Lust and his team (Thomas Thomberg, Rasmus Palm, Tavo Romann and Alar Jänes, among others) at Tartu University built a supercapacitor (an energy storing device, slightly different from a battery that charges in seconds or minutes) and are now working on the batteries.
More good news! Such a carbon battery could be three to five times cheaper than a lithium battery. Lust believes that the peat-derived carbon based energy storage devices could be perfect for large stationary constructions like solar fields and wind turbine electricity generation systems.
The Estonian scientists have patented these discoveries in the UK and the US. Various companies are interested in what the scientists at the institute of chemistry are doing, but a small battery factory would require investments of at least 50 million euros – a figure that can scare potential investors away.
For now, the team is still in the testing phase – a time-consuming process to make sure the batteries don’t, for instance, blow up unexpectedly.

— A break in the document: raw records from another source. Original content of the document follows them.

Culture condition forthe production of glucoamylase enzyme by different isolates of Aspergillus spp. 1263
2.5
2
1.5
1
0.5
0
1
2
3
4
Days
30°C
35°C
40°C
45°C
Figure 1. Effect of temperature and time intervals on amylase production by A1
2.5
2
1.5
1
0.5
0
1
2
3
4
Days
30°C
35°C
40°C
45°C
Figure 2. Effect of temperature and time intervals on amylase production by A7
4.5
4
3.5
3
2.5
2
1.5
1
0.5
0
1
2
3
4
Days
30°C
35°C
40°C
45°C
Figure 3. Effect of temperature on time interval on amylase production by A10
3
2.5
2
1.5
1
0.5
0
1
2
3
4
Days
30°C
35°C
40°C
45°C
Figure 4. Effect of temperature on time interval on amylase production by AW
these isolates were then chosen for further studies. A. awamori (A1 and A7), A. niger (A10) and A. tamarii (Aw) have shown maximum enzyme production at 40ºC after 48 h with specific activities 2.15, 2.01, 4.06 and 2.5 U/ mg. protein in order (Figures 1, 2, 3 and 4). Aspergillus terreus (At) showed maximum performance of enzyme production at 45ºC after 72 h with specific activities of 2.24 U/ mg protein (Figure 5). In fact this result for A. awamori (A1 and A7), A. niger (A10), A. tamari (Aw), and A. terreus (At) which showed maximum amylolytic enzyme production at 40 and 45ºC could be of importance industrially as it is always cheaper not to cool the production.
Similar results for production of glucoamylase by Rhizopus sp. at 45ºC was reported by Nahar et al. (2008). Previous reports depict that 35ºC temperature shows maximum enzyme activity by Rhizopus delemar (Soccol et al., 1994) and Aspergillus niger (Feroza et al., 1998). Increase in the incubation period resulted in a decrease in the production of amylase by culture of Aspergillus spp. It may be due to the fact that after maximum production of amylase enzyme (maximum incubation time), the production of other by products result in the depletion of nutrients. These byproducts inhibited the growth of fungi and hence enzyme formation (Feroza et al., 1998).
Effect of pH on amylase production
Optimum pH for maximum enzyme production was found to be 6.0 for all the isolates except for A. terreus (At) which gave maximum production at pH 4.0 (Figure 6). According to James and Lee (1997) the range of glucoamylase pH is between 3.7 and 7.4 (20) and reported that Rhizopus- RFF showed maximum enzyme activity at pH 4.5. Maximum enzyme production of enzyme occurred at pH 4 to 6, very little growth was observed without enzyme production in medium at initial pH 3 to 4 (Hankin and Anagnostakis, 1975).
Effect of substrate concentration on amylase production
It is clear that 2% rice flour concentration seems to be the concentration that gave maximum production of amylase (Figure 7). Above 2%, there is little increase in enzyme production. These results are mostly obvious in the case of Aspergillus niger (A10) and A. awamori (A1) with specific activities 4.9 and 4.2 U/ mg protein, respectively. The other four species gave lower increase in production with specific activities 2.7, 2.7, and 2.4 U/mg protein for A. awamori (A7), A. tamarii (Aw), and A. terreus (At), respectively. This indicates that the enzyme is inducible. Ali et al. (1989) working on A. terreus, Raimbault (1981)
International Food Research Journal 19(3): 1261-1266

We urgently need new ideas such as Lust and his team is proposing, because otherwise, how could the sought-after EU’s climate neutrality become a reality by 2050?
“Some people believe that the right technologies will just appear and solve the climate problem,” said Anger-Kraavi, a leading climate change policy expert. “We don’t have any large-scale solutions yet, and let’s face it, they won’t appear out of the blue.”
She continued, saying that not all the ideas work outside the labs. Most ideas will fail. “Scientists need to be able to test their ideas. They have to be allowed to take risks. Failing should be accepted and embraced as a necessary part of this process.”
Applying for the EU’s research and innovation grants is time-consuming and highly competitive. Scientists may end up working months for nothing. The world needs new solutions and ideas, and here is one offered by Estonian scientists for the imminent problem with regard to the disappearance of lithium.
Hopefully, it will not stay in the lab, but will be tested in real life to make a change.